Elle rend hommage à celles et ceux, toujours trop nombreux cette année, qui ont perdu la vie dans l’exercice de leurs fonctions en Palestine, en Ukraine, au Soudan et dans d’autres régions du monde. La France a notamment salué la mémoire d’Antoni Lallican, photojournaliste français tué le 3 octobre dernier lors d’une frappe de drone russe, soulignant que la Russie a fait de la liberté d’informer une cible.
Lors de la semaine de haut niveau de l’Assemblée générale des Nations Unies en septembre 2025, la France, aux côtés de 21 pays, a exigé que la protection des journalistes et des professionnels des médias soit garantie à Gaza, conformément au droit international humanitaire, appelant les autorités israéliennes à permettre l’accès des médias étrangers indépendants. Elle a également rappelé qu’au Sud-Liban, quatre journalistes ont été tués depuis le mois de mars dans des bombardements attribués à l’armée israélienne, précisant que le ciblage délibéré de journalistes, lorsqu’il est établi, constitue un crime de guerre. La France soutient les autorités libanaises dans leurs efforts pour faire toute la lumière sur ces événements et rendre justice aux victimes.

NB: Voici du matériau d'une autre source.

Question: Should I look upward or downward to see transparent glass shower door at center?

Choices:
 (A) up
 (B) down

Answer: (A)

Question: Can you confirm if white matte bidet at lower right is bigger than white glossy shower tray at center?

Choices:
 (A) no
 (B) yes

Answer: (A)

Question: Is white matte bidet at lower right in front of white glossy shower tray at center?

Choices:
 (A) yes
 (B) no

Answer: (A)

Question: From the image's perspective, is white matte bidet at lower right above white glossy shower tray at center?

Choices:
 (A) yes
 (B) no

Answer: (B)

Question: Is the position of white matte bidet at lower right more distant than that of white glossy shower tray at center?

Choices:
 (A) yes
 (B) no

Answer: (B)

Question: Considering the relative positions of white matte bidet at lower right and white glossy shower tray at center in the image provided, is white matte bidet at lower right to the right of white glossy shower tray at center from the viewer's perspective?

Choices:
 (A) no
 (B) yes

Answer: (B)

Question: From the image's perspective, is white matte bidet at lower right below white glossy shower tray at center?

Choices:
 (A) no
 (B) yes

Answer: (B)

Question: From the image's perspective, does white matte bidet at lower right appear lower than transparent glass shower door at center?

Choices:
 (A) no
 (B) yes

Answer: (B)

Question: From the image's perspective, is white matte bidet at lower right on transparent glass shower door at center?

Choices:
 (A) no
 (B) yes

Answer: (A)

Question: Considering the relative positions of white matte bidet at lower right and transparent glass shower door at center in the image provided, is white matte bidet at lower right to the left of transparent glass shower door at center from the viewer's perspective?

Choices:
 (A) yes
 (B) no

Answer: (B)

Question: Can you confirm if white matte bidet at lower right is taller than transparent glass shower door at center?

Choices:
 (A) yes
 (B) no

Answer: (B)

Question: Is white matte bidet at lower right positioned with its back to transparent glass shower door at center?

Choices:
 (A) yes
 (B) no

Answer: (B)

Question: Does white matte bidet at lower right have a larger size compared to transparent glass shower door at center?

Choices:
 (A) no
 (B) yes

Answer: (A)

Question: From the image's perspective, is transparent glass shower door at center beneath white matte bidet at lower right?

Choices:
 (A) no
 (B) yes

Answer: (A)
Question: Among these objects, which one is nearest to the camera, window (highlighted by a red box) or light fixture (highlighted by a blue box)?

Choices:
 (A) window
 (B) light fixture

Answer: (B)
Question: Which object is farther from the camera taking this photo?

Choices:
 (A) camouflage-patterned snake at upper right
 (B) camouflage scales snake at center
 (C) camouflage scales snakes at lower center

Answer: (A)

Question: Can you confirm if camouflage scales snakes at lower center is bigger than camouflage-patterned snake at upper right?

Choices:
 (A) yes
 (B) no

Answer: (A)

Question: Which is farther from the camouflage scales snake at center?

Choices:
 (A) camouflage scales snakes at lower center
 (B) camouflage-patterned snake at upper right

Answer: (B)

Paris souligne par ailleurs sa mobilisation internationale en faveur d’un espace informationnel libre, fiable et régulé. Le Partenariat pour l’information et la démocratie, lancé avec Reporters sans frontières, réunit aujourd’hui 57 pays. En octobre 2025, lors du Forum de Paris pour la Paix, 34 États se sont engagés pour une action multilatérale visant à garantir l’intégrité de l’information et l’indépendance des médias. La France a également renouvelé son soutien au Fonds international pour les médias d’intérêt public (IFPIM) et appuie le déploiement mondial de la Journalism Trust Initiative (JTI), un dispositif de certification promouvant les médias respectant des standards d’éthique et d’indépendance.
Face aux restrictions croissantes de la liberté d’expression et de la presse dans de nombreux pays, ainsi qu’à la multiplication des fausses informations et des manipulations de l’information, la France rappelle que la liberté d’informer et d’être informé est indispensable à la démocratie. Elle réaffirme que la libération des journalistes et professionnels des médias détenus arbitrairement constitue un impératif.
Enfin, la France poursuit ses démarches auprès des autorités algériennes afin d’obtenir la libération et le retour en France de Christophe Gleizes.